■ FRAGMENTO SELECCIONADO ■

********************

Si ya la vida le sonrió poco al autor de “La Galatea”, que acabó sus
días luchando a brazo partido contra la miseria, lo que faltaba es que
cuatrocientos años después lo rematáramos con un olvido institucional tan
grande y tan grave. Poco se puede
esperar de un país que dedica mucho más tiempo en sus medios de comunicación a
informar sobre la lesión de tobillo de cualquier futbolista que a conocer su
cultura, o que impulsa a sus ciudadanos a recrearse con estúpidos programas de
teleficción en los que supuestamente compiten entre sí cuatro incompetentes por
alcanzar fama como cocineros o bailarines antes que a leer a sus clásicos. La
cultura se banaliza, se desdeña y se pisotea, bajo el aplauso de una masa
enfervorecida por los gurús de la televisión, que nos vienen a descubrir que la
existencia son cuatro días, que hay que disfrutar el presente y no preocuparse
por entender nada, pues la vida no hay dios que la entienda. Y así subsistimos
bajo la presión de una gran capa de estulticia, convencidos de que lo único
importante es tener dinero, medrar sin trabajar y consumir por consumir.
No les voy a decir ahora que lean a
Cervantes, no se teman semejante cosa. Si ya es costoso, aunque pueda ser
muchas veces satisfactorio, sumergirse en la obra de un autor clásico cuando se
tiene cierta costumbre de leer novelas contemporáneas y cierta afición a la
lectura, imagínense lo difícil que puede resultar desembarcar así de repente en
una obra de la complejidad de las andanzas de don Quijote y Sancho Panza:
cuando faltan las referencias idealizadas de la novela de caballerías, los
apuntes mitológicos, los datos históricos de la antigüedad clásica, los
recuerdos orales de los romanceros viejos…, resulta casi imposible entender la
visión pesimista y desencantada, no exenta de socarronería, de nuestro Miguel
más universal.

********************

■ INFORMACIÓN ■
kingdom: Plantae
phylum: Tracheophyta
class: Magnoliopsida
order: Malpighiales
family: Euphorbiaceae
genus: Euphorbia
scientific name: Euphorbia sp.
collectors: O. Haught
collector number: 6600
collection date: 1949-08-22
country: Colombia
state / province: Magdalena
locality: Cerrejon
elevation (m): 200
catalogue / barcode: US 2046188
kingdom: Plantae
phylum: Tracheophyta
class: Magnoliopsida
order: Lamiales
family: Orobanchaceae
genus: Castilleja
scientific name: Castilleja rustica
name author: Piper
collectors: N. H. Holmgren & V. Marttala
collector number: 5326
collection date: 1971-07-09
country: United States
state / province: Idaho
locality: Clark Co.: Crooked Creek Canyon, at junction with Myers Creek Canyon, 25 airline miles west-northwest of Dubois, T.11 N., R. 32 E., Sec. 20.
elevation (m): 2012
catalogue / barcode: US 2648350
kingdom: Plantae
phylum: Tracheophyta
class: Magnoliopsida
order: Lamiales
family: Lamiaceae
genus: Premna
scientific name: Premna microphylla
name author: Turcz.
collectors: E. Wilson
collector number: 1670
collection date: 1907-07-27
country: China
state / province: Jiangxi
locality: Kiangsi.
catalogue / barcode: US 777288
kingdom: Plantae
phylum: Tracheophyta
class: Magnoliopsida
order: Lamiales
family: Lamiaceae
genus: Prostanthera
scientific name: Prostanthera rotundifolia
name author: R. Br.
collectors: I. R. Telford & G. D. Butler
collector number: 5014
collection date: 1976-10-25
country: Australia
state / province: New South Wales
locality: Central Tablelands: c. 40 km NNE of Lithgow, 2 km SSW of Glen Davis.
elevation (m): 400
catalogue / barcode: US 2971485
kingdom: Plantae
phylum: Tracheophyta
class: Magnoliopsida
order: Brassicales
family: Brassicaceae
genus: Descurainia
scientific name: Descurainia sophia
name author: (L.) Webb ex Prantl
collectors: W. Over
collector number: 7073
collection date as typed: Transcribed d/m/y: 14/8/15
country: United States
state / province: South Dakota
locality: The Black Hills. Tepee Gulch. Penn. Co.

********************

Reescribe el fragmento sobre Cervantes desde "No les voy a" hasta "más universal.", ambos incluidos, y sustituye "costoso" por "arduo".

■ SOLUCIÓN DEL EJERCICIO ■
No les voy a decir ahora que lean a
Cervantes, no se teman semejante cosa. Si ya es arduo, aunque pueda ser
muchas veces satisfactorio, sumergirse en la obra de un autor clásico cuando se
tiene cierta costumbre de leer novelas contemporáneas y cierta afición a la
lectura, imagínense lo difícil que puede resultar desembarcar así de repente en
una obra de la complejidad de las andanzas de don Quijote y Sancho Panza:
cuando faltan las referencias idealizadas de la novela de caballerías, los
apuntes mitológicos, los datos históricos de la antigüedad clásica, los
recuerdos orales de los romanceros viejos…, resulta casi imposible entender la
visión pesimista y desencantada, no exenta de socarronería, de nuestro Miguel
más universal.